An isosceles triangle has sides A, B, and C with sides B and C being equal in length. If side A goes from (1 ,4 ) to (5 ,8 ) and the triangle's area is 27 , what are the possible coordinates of the triangle's third corner?

1 Answer
May 29, 2018

(9.75, -0.75) or (-3.75, 12.75)

Explanation:

First picture side A, common to two possible isosceles triangles, from (1,4) to (5,8). By Pythagoras we see that this side has length 4sqrt(2).

Now draw the line perpendicular to side A which also bisects side A, up until it reaches where sides B and C of the isosceles triangle meet; this new line is the height of the triangle.

Now you will realise that the area of the triangle, 27, is equal to 1/2bh = 1/2*4sqrt(2)*h.
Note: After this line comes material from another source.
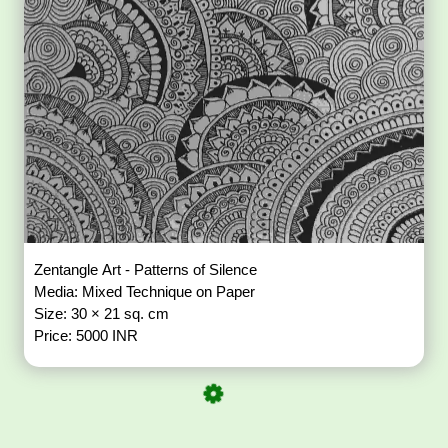
Zentangle Art - Patterns of Silence
Media: Mixed Technique on Paper
Size: 30 × 21 sq. cm
Price: 5000 INR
Solving for h, we see that h = (27sqrt(2))/4.

The final thing to note is that since this line is perpendicular to side A, which has a gradient of 1, this line has a gradient of -1. Hence, the horizontal and vertical components of the triangle connecting the midpoint of A and the other point of the isosceles triangle are equal in magnitude. Hence we can set up the equation sqrt(2x^2)=(27sqrt(2))/4, which when solved gives x=+-27/4.

Now all that is left is to add this value of x to the midpoint (3,6) of side A, taking care with the signs, to obtain the possible coordinates of the final point.

The point of the possible triangle to the bottom right of the midpoint is (3+27/4,6-27/4) = (9.75, -0.75) and the point to the top left of the midpoint is (3-27/4, 6+27/4) = (-3.75, 12.75), both as required.